Try this..... (Textbook Page No 122)

Question 1. For the reaction : \( NO_2(g) + CO(g) \to NO(g) + CO_2(g) \), the rate of reaction is experimentally found to be proportional to the square of the concentration of \( NO_2 \) and independent that of CO. Write the rate law.
Answer:Since the rate of the reaction is proportional to \( [\text{NO}_2]^2 \) and \( [\text{CO}]^0 \), the rate law is \( R = k[\text{NO}_2]^2 \times [\text{CO}]^0 \) \( \implies R = k[\text{NO}_2]^2 \).
In simple words: The rate law describes how the reaction rate depends on reactant concentrations. Here, the rate is proportional to the square of \( NO_2 \) concentration but not affected by \( CO \) concentration, indicating its order with respect to \( CO \) is zero.

🎯 Exam Tip: Understand that reaction orders are determined experimentally, not from stoichiometry. "Proportional to the square" means order 2, and "independent" means order 0.

 

Try this..... (Textbook Page No 124)

Question 1. The reaction, \( CHCl_3(g) + Cl_2(g) \to CCl_4(g) + HCl(g) \) is first order in \( CHCl_3 \) and 1/2 order in \( Cl_2 \). Write the rate law and overall order of reaction.
Answer:Since the reaction is first order in \( CHCl_3 \) and 1/2 order in \( Cl_2 \), the rate law for the reaction will be, Rate \( = k[\text{CHCl}_3]^1 [\text{Cl}_2]^{1/2} \) The overall order (n) of the reaction will be, \( n = 1 + \frac{1}{2} = \frac{3}{2} \)

★ ★ ★ ★ ★

* **Your goal**: Can you pick up the rate-law exercises right after their last line and carry them on? The material that comes next is separate from the rate-law exercises.

* **Extracted information**:

★ ★ ★ ★ ★

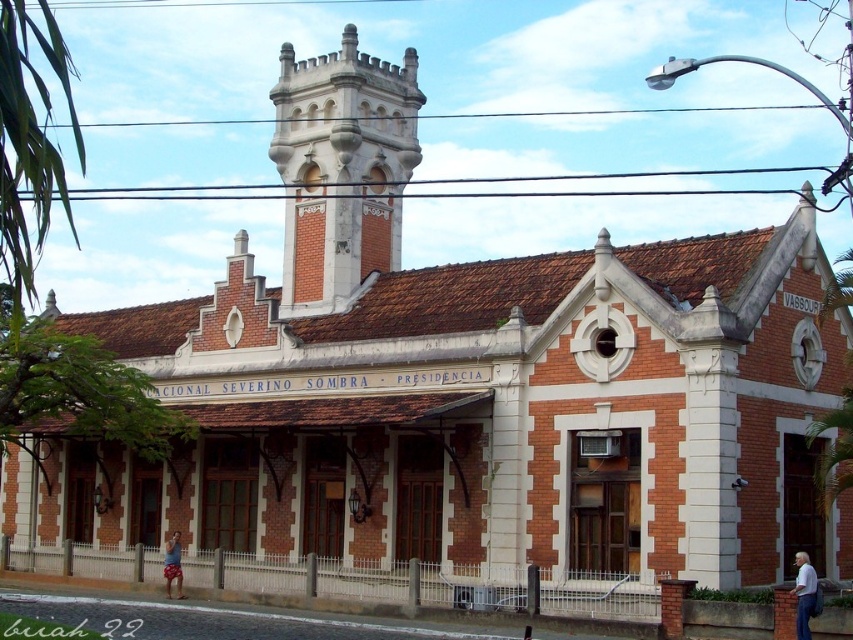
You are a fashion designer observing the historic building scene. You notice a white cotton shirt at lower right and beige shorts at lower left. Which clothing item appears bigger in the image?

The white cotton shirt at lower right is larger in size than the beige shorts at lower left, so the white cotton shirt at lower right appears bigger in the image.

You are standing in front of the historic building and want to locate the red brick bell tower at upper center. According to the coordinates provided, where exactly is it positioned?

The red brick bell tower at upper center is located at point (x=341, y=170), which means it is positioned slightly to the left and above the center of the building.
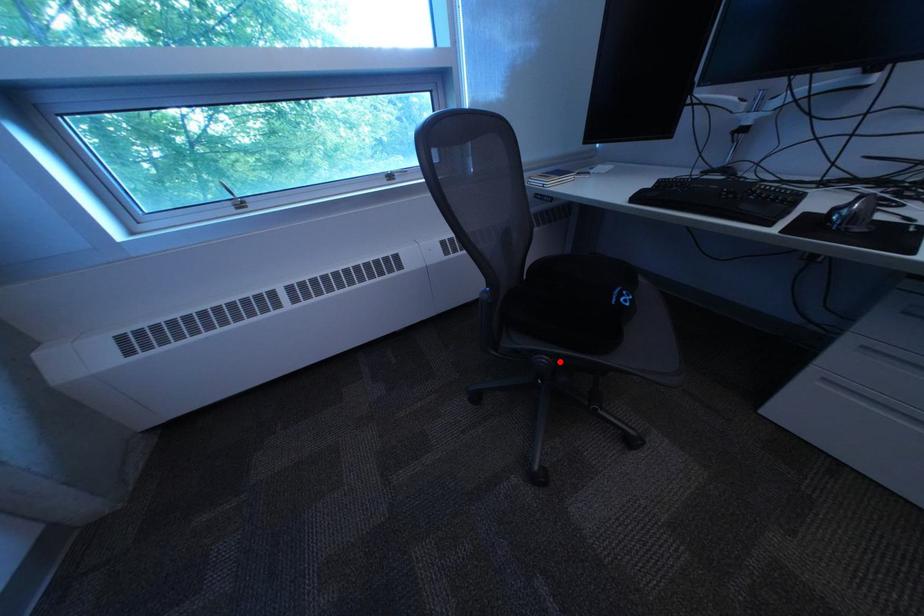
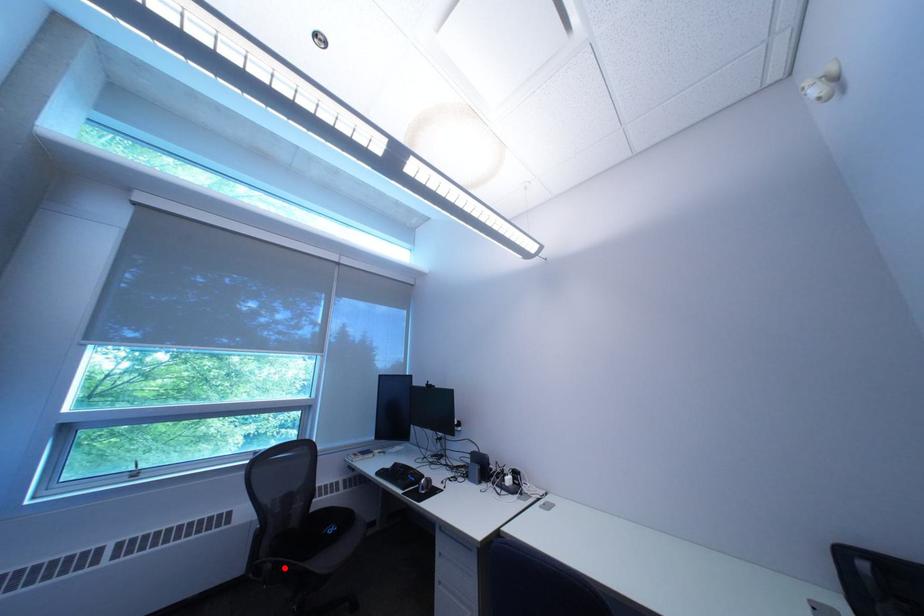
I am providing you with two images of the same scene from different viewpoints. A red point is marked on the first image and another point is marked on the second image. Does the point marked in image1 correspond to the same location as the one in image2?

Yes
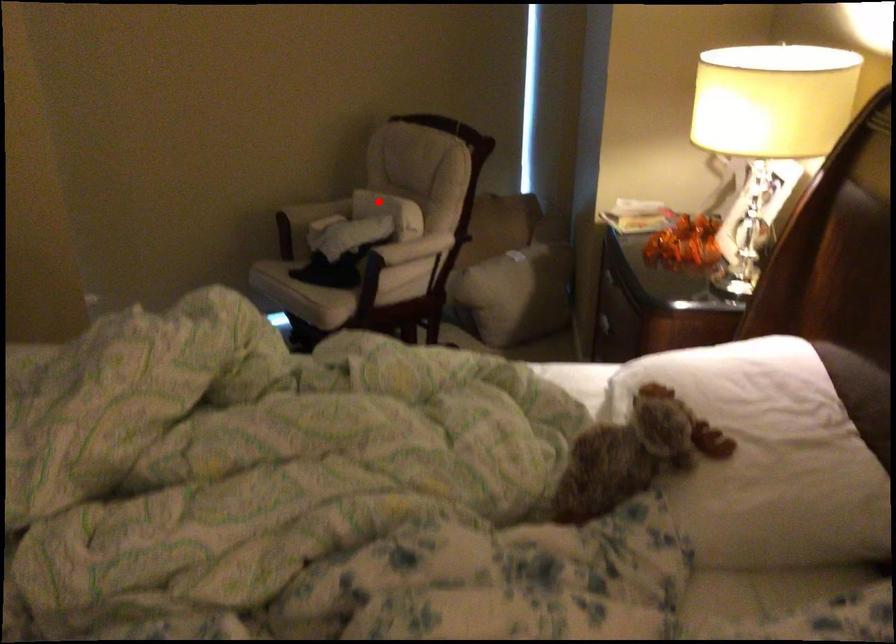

★ ★ ★ ★ ★

* **Output below**:
In simple words: The rate law shows how the reaction speed depends on reactant concentrations, here it's directly proportional to \( CHCl_3 \) and to the square root of \( Cl_2 \). The overall order is the sum of these individual orders.

🎯 Exam Tip: The overall order is simply the sum of the individual orders with respect to each reactant. Fractional orders are possible and derived from experimental data.

 

Use your brain power! (Textbook Page No 124)

Question 1. The rate of the reaction \( 2A + B \to 2C + D \) is \( 6 \times 10^{-4} \text{ mol dm}^{-3} \text{ s}^{-1} \) when \( [\text{A}] = [\text{B}] = 0.3 \text{ mol dm}^{-3} \) If the reaction is of first order in A and zeroth order in B, what is the rate constant?
Answer:For the reaction, \( 2A + B \to 2C + D \), Rate \( = 6 \times 10^{-4} \text{ mol dm}^{-3} \text{ s}^{-1} \) \( [\text{A}] = [\text{B}] = 0.3 \text{ mol dm}^{-3} \) \( n_A = 1 \) and \( n_B = 0 \) Rate \( = k[\text{A}]^{n_A} [\text{B}]^{n_B} \) \( = k[\text{A}]^1 [\text{B}]^0 \)
\( \implies k = \frac{\text{Rate}}{[\text{A}]} \) \( = \frac{6 \times 10^{-4} \text{ mol dm}^{-3} \text{ s}^{-1}}{0.3 \text{ mol dm}^{-3}} \) \( = 2 \times 10^{-3} \text{ s}^{-1} \) Rate constant \( k = 2 \times 10^{-3} \text{ s}^{-1} \)
In simple words: Given the reaction rate and reactant concentrations, along with the orders for each reactant, we can directly calculate the rate constant by rearranging the rate law equation.

🎯 Exam Tip: Understand that any concentration term raised to the power of zero ([B]⁰) equals 1 and does not affect the rate. Ensure proper unit cancellation to get the correct units for the rate constant.

 

Problem 6.7) (Textbook Page No 126)

Question 1. A reaction occurs in the following steps :
(i) \( NO_2(g) + F_2(g) \to NO_2F(g) + F(g) \) (slow)
(ii) \( F(g) + NO_2(g) \to NO_2F(g) \) (fast)
(a) Write the equation of overall reaction.
(b) Write down rate law.
(c) Identify the reaction intermediate. Solution:
(a) The addition of two steps gives the overall reaction as \( 2NO_2(g) + F_2(g) \to 2NO_2F(g) \)
(b) Step (i) is slow. The rate law of the reaction is predicted from its stoichiometry. Thus, rate \( = k[\text{NO}_2][\text{F}_2] \)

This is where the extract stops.